Personal information
- Born: July 16, 1999 (age 27) Andalusia, Alabama, U.S.
- Listed height: 6 ft 1 in (1.85 m)
- Listed weight: 195 lb (88 kg)

Career information
- High school: Andalusia
- College: Vanderbilt (2017–2021)
- NFL draft: 2022: undrafted

Career history
- Cincinnati Bengals (2022–2023); Washington Commanders (2025)*; Detroit Lions (2025)*; Orlando Storm (2026);
- * Offseason or practice squad member only

Career NFL statistics as of 2024
- Tackles: 2
- Stats at Pro Football Reference

= Allan George =

American football player (born 1999)

Darian Allan George (born July 16, 1999) is an American professional football cornerback. He played college football for the Vanderbilt Commodores and signed with the Cincinnati Bengals as an undrafted free agent in 2022.

==Professional career==

Pre-draft measurables
| Height | Weight | Arm length | Hand span | Wingspan | 40-yard dash | 10-yard split | 20-yard split | 20-yard shuttle | Three-cone drill | Vertical jump | Broad jump | Bench press |
| 5 ft 11+1⁄4 in (1.81 m) | 191 lb (87 kg) | 32+3⁄4 in (0.83 m) | 9 in (0.23 m) | 6 ft 8+1⁄2 in (2.04 m) | 4.50 s | 1.47 s | 2.59 s | 4.34 s | 7.04 s | 40.5 in (1.03 m) | 11 ft 4 in (3.45 m) | 15 reps |
All values from Pro Day

===Cincinnati Bengals===
After going unselected in the 2022 NFL draft, George was signed by the Cincinnati Bengals as an undrafted free agent. Although he initially made the Bengals' final roster, George was released on September 5. The following day, he was re-signed to the practice squad. He was elevated to the active roster on November 5, and made his NFL debut the following day against the Carolina Panthers. George would also be elevated Week 15 against the Tampa Bay Buccaneers. George was signed to the active roster on January 2, 2023. He would play mostly special teams snaps for the team in the playoffs.

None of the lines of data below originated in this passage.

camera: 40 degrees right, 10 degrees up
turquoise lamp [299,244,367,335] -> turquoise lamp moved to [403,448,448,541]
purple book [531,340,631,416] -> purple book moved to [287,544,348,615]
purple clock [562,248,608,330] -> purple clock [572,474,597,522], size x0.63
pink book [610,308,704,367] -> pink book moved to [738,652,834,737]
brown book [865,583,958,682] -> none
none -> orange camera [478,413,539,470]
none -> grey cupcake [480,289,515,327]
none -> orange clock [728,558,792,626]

George was released by the Bengals on August 29, 2023, and was re-signed to the practice squad the next day. Following the end of the 2023 regular season, the Bengals signed him to a reserve/future contract on January 8, 2024.

On August 23, 2024, George was released by the Bengals.

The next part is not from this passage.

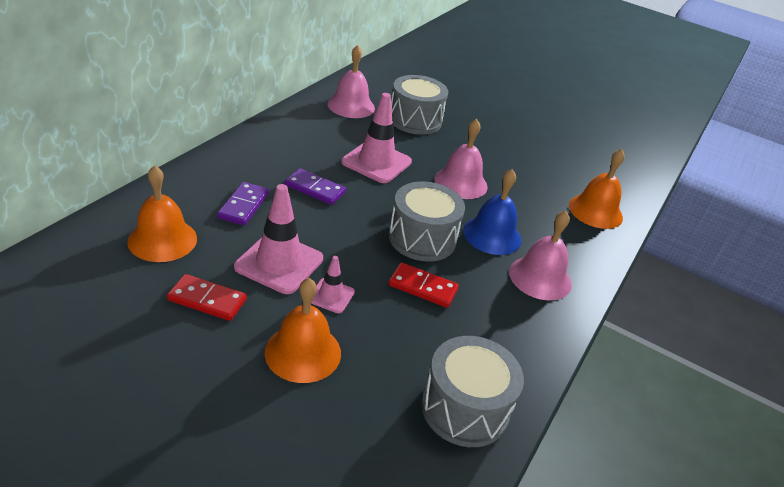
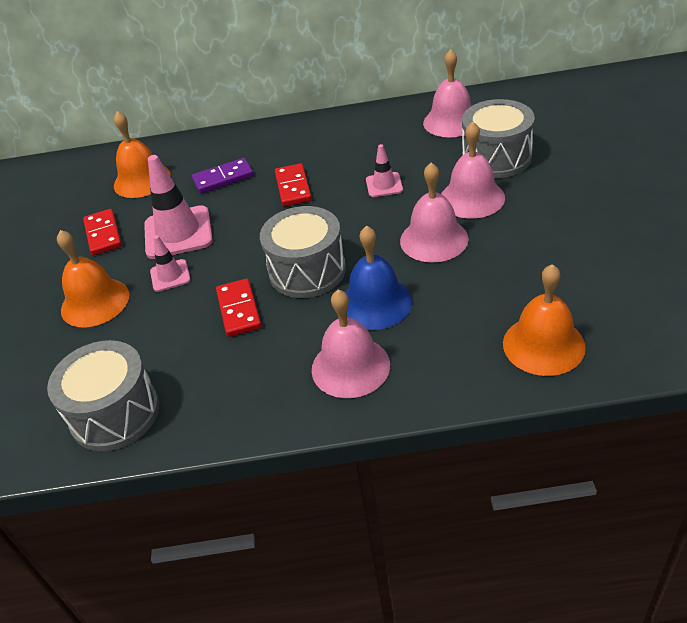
camera: 65 degrees right, 5 degrees up
purple domino [285,168,346,205] -> red domino [275,163,312,206]
pink traffic cone [341,93,412,183] -> pink traffic cone [366,144,403,197], size x0.53
none -> pink bell [441,122,505,219]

===Washington Commanders===
On January 17, 2025, George signed a futures contract with the Washington Commanders. He was released by the Commanders on August 11.

===Detroit Lions===
On August 14, 2025, George signed with the Detroit Lions. He was waived on August 26 as part of final roster cuts.

=== Orlando Storm ===
On January 14, 2026, George was selected by the Orlando Storm in the 2026 UFL Draft. He was released on April 28.